Curb was sobbing out of joy. “I knew I was innocent and I knew God had my back,” she said.
She was going to head home and go to church Wednesday night. She has retired from teaching but will continue to volunteer in the schools.
The jury returned a mix of guiltys and not guiltys on the remaining felony charges, such as making false statements, for the other 11. They will be sentenced in the next two weeks.
>>See charges and photos of the convicted teachers here.
The conspiracy verdicts bring a definitive conclusion to a seven-month trial and years of allegations that teachers and administrators conducted and covered up widespread cheating in Atlanta Public Schools.
The 11 convicted former teachers and administrators – 21 others had already pleaded guilty to lesser charges – were led out in handcuffs and face long sentences. The other felony charges could each bring five to 10 years in prison for each count.
As the first guilty verdicts were read the defendants and defense attorneys stood. Their faces fell as they heard the "guilty" verdicts roll.
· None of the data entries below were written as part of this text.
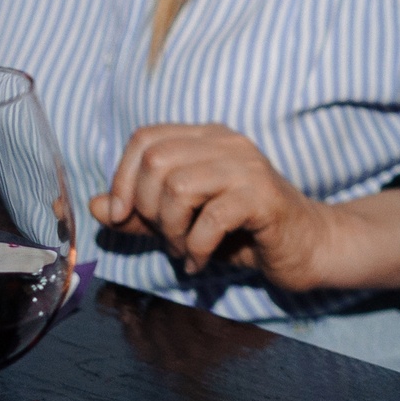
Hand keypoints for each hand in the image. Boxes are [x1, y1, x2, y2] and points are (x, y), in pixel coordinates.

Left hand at [90, 123, 389, 292]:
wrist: (306, 247)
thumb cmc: (241, 232)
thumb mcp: (182, 222)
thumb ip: (139, 213)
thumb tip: (93, 206)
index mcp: (207, 137)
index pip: (145, 138)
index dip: (122, 178)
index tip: (124, 216)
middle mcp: (227, 143)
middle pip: (155, 161)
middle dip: (148, 209)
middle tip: (167, 236)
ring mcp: (248, 167)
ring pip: (178, 187)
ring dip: (172, 232)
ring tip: (184, 250)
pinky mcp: (263, 198)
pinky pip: (209, 219)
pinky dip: (195, 249)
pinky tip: (201, 262)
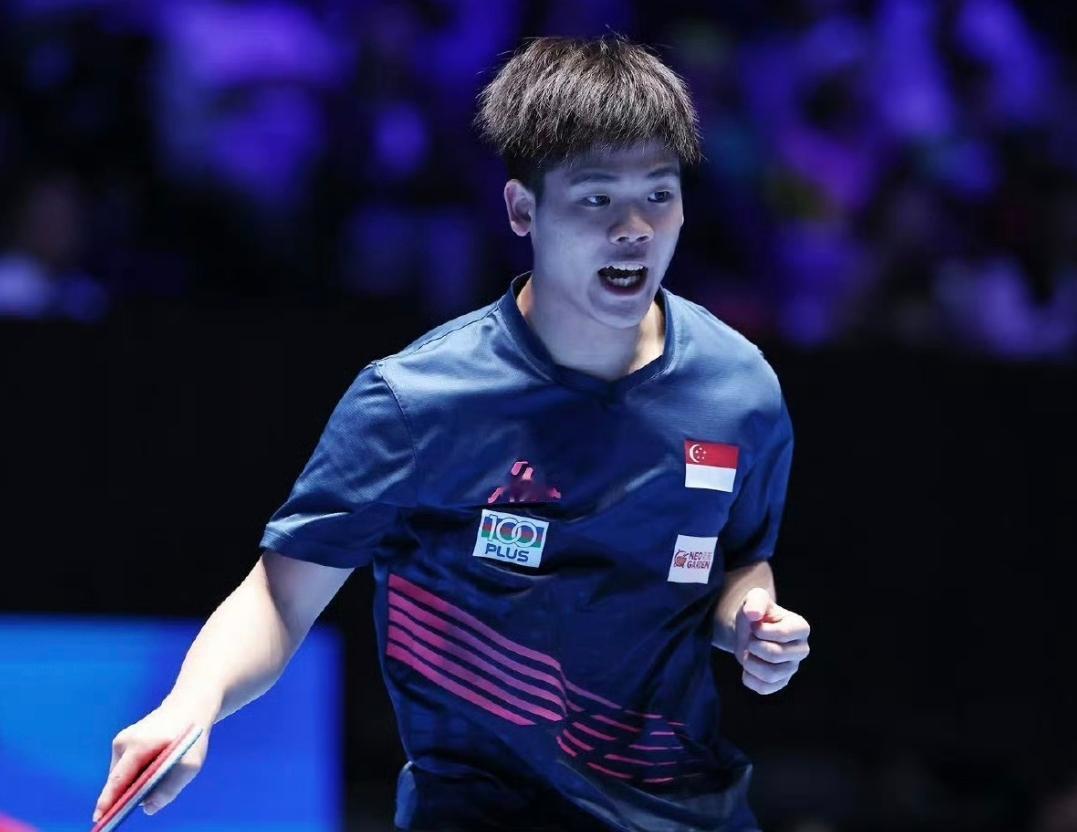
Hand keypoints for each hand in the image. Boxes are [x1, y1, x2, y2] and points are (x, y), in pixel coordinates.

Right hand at [93, 698, 215, 821]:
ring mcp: (121, 740)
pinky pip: (127, 767)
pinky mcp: (124, 742)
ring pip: (123, 775)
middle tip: (138, 804)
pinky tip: (156, 763)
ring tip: (162, 770)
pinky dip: (139, 773)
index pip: (119, 778)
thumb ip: (170, 788)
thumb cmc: (190, 737)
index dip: (108, 800)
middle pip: (119, 780)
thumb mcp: (191, 764)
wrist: (189, 707)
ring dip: (137, 782)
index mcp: (139, 744)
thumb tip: (147, 808)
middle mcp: (124, 741)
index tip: (98, 818)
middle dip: (127, 795)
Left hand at [734, 588, 809, 694]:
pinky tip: (748, 665)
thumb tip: (753, 614)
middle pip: (775, 655)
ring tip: (747, 651)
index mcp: (800, 628)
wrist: (747, 630)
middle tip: (748, 639)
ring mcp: (792, 668)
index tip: (753, 625)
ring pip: (770, 675)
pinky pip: (764, 688)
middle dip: (753, 646)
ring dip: (749, 662)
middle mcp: (802, 650)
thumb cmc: (755, 613)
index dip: (760, 630)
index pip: (783, 634)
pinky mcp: (780, 682)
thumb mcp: (755, 598)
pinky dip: (749, 677)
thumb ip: (755, 601)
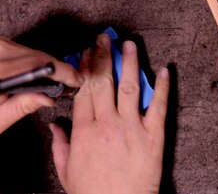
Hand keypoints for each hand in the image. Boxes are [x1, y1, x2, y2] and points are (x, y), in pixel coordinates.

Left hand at [0, 36, 82, 138]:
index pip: (40, 65)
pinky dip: (37, 63)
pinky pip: (28, 51)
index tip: (77, 81)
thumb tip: (48, 97)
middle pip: (42, 57)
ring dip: (49, 68)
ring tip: (55, 85)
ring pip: (37, 53)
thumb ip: (21, 108)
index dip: (63, 73)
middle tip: (70, 87)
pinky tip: (37, 77)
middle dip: (59, 71)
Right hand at [50, 33, 168, 193]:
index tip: (86, 52)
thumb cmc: (94, 193)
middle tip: (105, 39)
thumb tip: (54, 126)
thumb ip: (60, 145)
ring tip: (129, 45)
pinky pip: (159, 106)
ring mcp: (132, 128)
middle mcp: (108, 124)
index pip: (84, 90)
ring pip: (130, 87)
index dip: (85, 68)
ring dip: (130, 63)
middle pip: (104, 82)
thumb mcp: (66, 172)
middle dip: (104, 56)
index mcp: (85, 131)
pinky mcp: (153, 135)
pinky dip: (163, 87)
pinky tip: (163, 70)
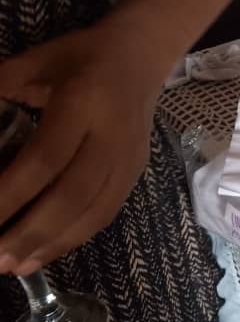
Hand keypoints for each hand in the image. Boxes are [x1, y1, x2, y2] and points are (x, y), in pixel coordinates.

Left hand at [0, 25, 162, 274]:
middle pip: (73, 194)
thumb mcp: (33, 62)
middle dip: (32, 232)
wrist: (144, 54)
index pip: (46, 158)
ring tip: (15, 267)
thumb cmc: (81, 56)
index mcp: (83, 102)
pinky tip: (46, 252)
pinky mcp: (136, 171)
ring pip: (95, 210)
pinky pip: (107, 211)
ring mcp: (129, 157)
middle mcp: (111, 136)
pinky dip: (76, 237)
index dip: (11, 193)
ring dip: (54, 244)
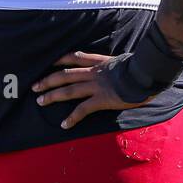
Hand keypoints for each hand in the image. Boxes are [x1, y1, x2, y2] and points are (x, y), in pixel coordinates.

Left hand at [32, 50, 150, 129]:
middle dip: (48, 80)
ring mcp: (96, 86)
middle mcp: (94, 72)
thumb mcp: (125, 61)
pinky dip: (72, 118)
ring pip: (69, 90)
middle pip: (65, 74)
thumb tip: (117, 67)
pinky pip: (82, 109)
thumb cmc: (141, 67)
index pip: (74, 57)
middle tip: (34, 87)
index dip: (59, 60)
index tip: (49, 63)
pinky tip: (64, 125)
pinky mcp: (102, 99)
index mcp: (99, 62)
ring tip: (40, 102)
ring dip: (53, 96)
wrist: (147, 73)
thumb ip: (115, 65)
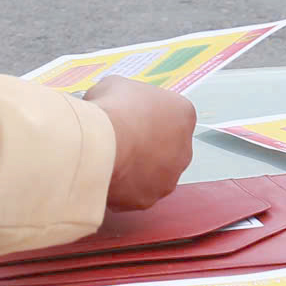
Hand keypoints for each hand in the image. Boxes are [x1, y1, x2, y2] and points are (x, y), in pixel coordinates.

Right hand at [84, 75, 195, 209]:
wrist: (101, 143)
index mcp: (183, 114)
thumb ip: (121, 95)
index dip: (144, 117)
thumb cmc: (112, 109)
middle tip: (118, 141)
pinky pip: (133, 195)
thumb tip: (108, 101)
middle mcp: (184, 149)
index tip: (127, 118)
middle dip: (144, 146)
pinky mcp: (149, 199)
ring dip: (134, 170)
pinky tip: (104, 177)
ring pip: (151, 175)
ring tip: (108, 160)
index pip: (170, 116)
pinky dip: (119, 190)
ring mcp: (168, 177)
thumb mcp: (114, 86)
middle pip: (164, 148)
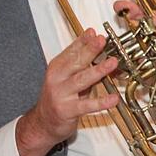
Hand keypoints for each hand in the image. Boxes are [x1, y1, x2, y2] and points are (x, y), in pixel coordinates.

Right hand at [16, 28, 118, 155]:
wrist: (43, 123)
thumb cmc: (59, 98)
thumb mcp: (70, 78)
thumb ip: (85, 64)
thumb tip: (103, 50)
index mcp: (57, 68)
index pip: (71, 51)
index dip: (83, 41)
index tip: (93, 32)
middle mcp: (57, 79)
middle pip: (75, 62)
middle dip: (90, 50)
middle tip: (101, 40)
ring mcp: (61, 94)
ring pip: (81, 80)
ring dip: (98, 70)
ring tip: (112, 63)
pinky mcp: (67, 110)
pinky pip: (86, 105)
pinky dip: (101, 102)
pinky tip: (113, 99)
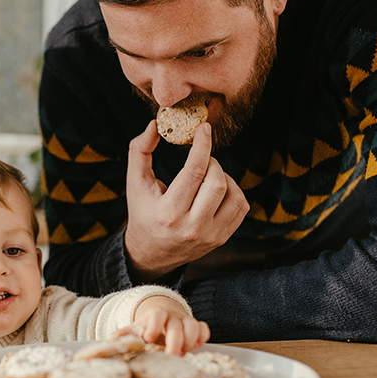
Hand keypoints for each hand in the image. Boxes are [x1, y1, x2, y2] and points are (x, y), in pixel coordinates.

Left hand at [111, 295, 209, 355]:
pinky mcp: (196, 327)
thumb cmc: (146, 329)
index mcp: (155, 315)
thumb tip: (110, 339)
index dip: (154, 325)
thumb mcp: (134, 331)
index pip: (157, 314)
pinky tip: (194, 348)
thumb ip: (124, 335)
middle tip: (172, 355)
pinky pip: (204, 329)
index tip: (149, 339)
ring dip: (190, 340)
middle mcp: (172, 316)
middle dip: (176, 340)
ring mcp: (185, 320)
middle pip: (177, 324)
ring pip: (194, 325)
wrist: (161, 321)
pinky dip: (202, 338)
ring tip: (183, 353)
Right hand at [124, 121, 248, 278]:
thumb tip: (155, 125)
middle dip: (212, 162)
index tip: (204, 129)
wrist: (151, 252)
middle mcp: (191, 227)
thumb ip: (140, 150)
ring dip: (225, 176)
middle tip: (202, 159)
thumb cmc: (143, 211)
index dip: (202, 145)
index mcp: (168, 212)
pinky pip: (241, 207)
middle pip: (217, 182)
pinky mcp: (222, 238)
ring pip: (234, 194)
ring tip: (209, 175)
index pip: (194, 172)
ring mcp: (210, 235)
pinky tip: (217, 189)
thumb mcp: (135, 182)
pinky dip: (233, 191)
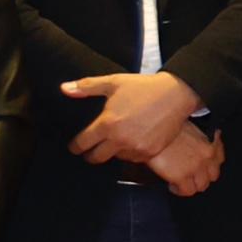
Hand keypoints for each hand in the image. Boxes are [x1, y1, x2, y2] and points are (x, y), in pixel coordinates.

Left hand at [61, 71, 200, 164]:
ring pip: (116, 158)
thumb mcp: (113, 83)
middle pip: (96, 158)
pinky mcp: (151, 152)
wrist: (176, 94)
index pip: (83, 143)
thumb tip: (64, 88)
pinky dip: (131, 153)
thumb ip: (86, 87)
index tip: (75, 147)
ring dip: (113, 153)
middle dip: (91, 155)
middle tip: (91, 151)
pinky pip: (134, 159)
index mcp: (107, 123)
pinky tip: (132, 142)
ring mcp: (136, 148)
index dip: (76, 146)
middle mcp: (120, 139)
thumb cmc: (144, 87)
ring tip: (116, 143)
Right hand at [149, 123, 223, 197]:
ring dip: (192, 185)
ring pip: (202, 186)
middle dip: (202, 176)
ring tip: (181, 182)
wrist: (150, 128)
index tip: (202, 165)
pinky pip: (187, 192)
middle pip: (213, 175)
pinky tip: (173, 185)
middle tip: (191, 176)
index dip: (209, 164)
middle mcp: (207, 155)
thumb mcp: (188, 123)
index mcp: (210, 141)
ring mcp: (195, 167)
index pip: (219, 159)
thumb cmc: (166, 124)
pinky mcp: (181, 177)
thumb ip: (197, 135)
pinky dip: (180, 190)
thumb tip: (194, 143)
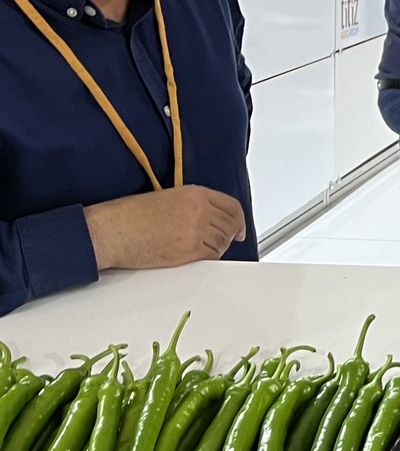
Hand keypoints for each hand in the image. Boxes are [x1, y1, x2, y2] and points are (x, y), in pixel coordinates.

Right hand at [84, 187, 245, 272]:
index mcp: (195, 194)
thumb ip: (191, 204)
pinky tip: (197, 255)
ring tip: (202, 247)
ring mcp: (196, 231)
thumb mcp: (165, 197)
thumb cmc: (128, 215)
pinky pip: (211, 256)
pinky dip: (209, 257)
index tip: (238, 227)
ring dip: (218, 246)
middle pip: (231, 225)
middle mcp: (200, 211)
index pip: (232, 206)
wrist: (110, 231)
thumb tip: (208, 216)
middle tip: (225, 240)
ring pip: (223, 242)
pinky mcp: (189, 251)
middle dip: (230, 234)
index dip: (238, 219)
The convictions close a long, troubling period that tarnished the image of the school system and the city as educators and administrators chose their careers and bonuses over doing right by the children they taught.
Investigators said the educators worked together, sometimes holding erasure parties or dinners, sometimes working alone, to correct answers on the Criterion-Referenced Competency Test. The cheating robbed students, who were passed up to the next grade without being prepared to succeed, and caused the schools to miss out on grants that could have provided tutoring or other help for those who were failing.
The investigation revealed student test sheets that had inordinate numbers of erasures changed to correct answers. One expert testified that the odds that students in one classroom would have so many wrong-to-right erasures without some kind of intervention was one in 284 septillion, 284 followed by 21 zeros.
The scandal, one of the most notorious to strike a U.S. school district, was uncovered by The Atlanta Journal-Constitution in 2008, when it found improbably improved scores on on the tests. After a number of newspapers articles, the governor called for a special investigation, in spite of protestations and coverups by Atlanta school leaders including Hall. She was not tried, as she was suffering from breast cancer. Hall died March 2, her attorneys still claiming her innocence.
The governor’s 413-page investigation report, released in July 2011, detailed a system that had a wonderful goal in mind – to improve student performance and learning in even the poorest schools in the district, with no excuses accepted for failure. But it was derailed by the way it was set up.
Hall set rigorous accountability measures, stronger than federal objectives of the No Child Left Behind law, and demanded ever increasing test scores. As yearly scores improved, she garnered state and national accolades, but the governor’s report says teachers suffered under the unrealistic goals, and the system was made ripe for cheating by severe consequences meted out for failure, including firings, demotions and public humiliation.
As allegations of cheating began popping up the administration failed to recognize or seriously investigate them and instead retaliated against those who were reporting the problems.